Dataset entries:
▼
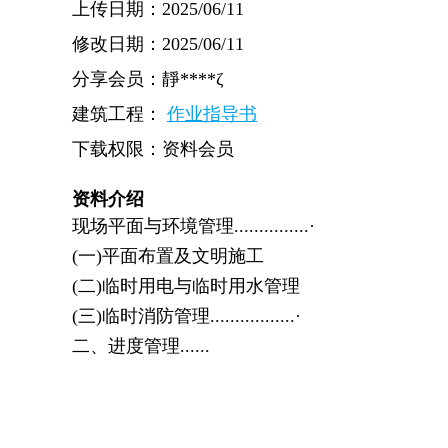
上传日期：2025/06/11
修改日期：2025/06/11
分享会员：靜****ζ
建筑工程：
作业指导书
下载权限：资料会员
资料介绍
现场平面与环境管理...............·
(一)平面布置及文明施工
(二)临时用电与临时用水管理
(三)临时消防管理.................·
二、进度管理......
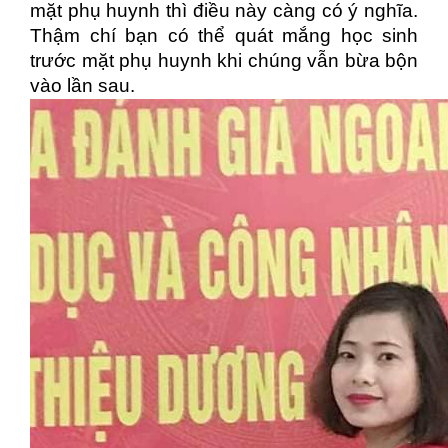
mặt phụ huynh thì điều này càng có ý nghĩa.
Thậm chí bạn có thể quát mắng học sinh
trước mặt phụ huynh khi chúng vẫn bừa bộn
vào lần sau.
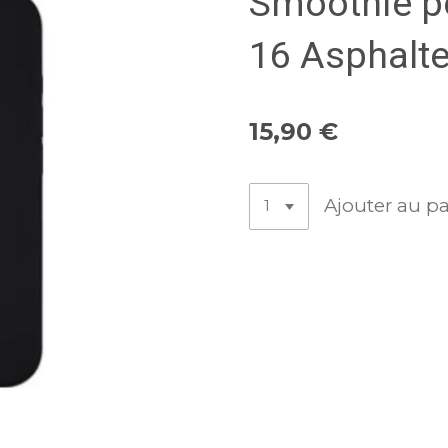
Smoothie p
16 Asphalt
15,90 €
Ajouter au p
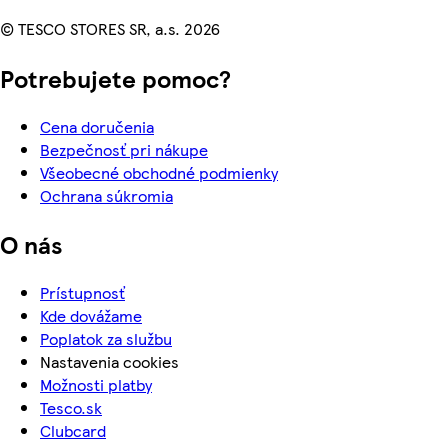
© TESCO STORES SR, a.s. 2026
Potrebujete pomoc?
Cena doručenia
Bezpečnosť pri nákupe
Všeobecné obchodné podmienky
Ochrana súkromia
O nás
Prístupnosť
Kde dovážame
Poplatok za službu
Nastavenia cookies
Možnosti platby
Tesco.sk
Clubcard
▲
▼
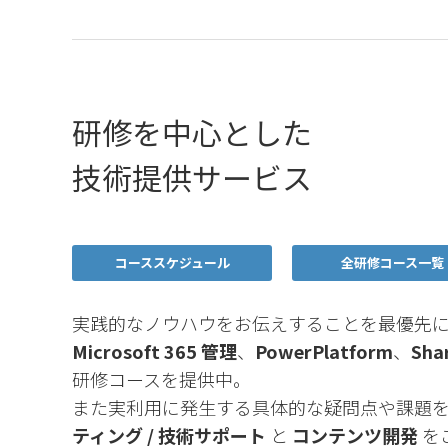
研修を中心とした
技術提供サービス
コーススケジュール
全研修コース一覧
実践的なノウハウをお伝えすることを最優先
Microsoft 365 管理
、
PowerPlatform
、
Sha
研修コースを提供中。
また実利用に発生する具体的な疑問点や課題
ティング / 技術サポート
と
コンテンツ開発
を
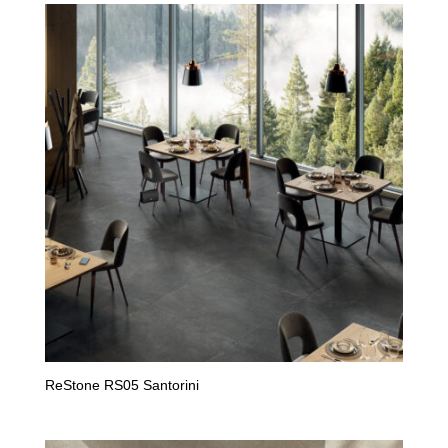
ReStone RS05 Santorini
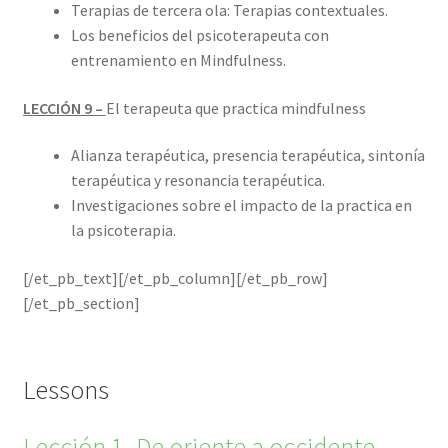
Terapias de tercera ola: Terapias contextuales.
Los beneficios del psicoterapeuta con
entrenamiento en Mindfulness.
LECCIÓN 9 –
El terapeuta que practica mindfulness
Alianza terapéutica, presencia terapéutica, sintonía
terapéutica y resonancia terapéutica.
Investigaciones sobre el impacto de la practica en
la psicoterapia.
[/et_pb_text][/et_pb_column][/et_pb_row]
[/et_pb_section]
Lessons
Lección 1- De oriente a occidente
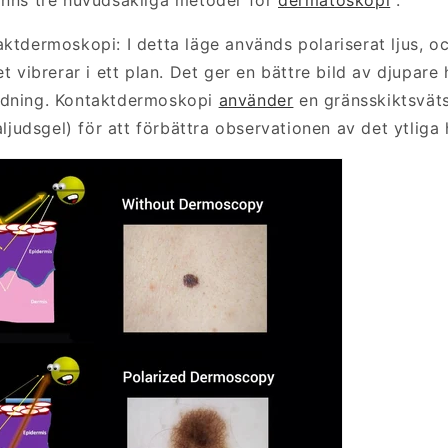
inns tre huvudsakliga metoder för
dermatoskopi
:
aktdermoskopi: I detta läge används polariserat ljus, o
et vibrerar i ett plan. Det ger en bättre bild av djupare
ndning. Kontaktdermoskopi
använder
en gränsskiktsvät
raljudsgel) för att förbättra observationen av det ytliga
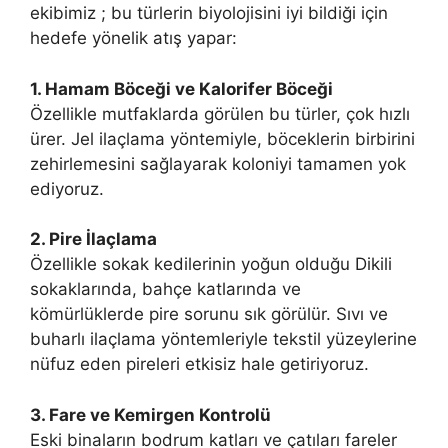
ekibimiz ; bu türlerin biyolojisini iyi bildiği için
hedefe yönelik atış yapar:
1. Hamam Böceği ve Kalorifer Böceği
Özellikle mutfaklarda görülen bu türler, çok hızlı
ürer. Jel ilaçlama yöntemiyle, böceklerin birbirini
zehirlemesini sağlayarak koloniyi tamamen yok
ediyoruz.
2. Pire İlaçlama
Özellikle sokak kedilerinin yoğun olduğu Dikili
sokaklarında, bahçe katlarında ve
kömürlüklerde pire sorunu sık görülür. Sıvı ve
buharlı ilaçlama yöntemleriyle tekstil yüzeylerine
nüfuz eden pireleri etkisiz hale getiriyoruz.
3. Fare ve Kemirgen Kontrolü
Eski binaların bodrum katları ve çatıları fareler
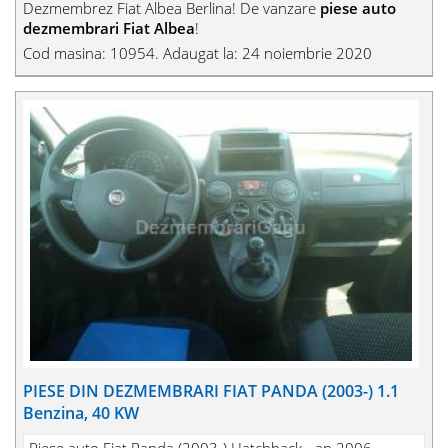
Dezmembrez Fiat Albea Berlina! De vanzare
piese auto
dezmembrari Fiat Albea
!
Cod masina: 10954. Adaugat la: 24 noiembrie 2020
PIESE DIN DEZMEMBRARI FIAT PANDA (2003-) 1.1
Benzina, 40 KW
▲
Required action — Reproduce the rows word for word, beginning at the line that has "上传日期：2025/06/11" and stopping after the line that has "Ajouter au p". Omit the pictures from your answer.

Answer box —
上传日期：2025/06/11
修改日期：2025/06/11
分享会员：靜****ζ
建筑工程：
作业指导书
下载权限：资料会员
资料介绍
现场平面与环境管理...............·
(一)平面布置及文明施工
(二)临时用电与临时用水管理
(三)临时消防管理.................·
二、进度管理......
mặt phụ huynh thì điều này càng có ý nghĩa.
Thậm chí bạn có thể quát mắng học sinh
trước mặt phụ huynh khi chúng vẫn bừa bộn
vào lần sau.
Smoothie p
16 Asphalt
15,90 €
Ajouter au p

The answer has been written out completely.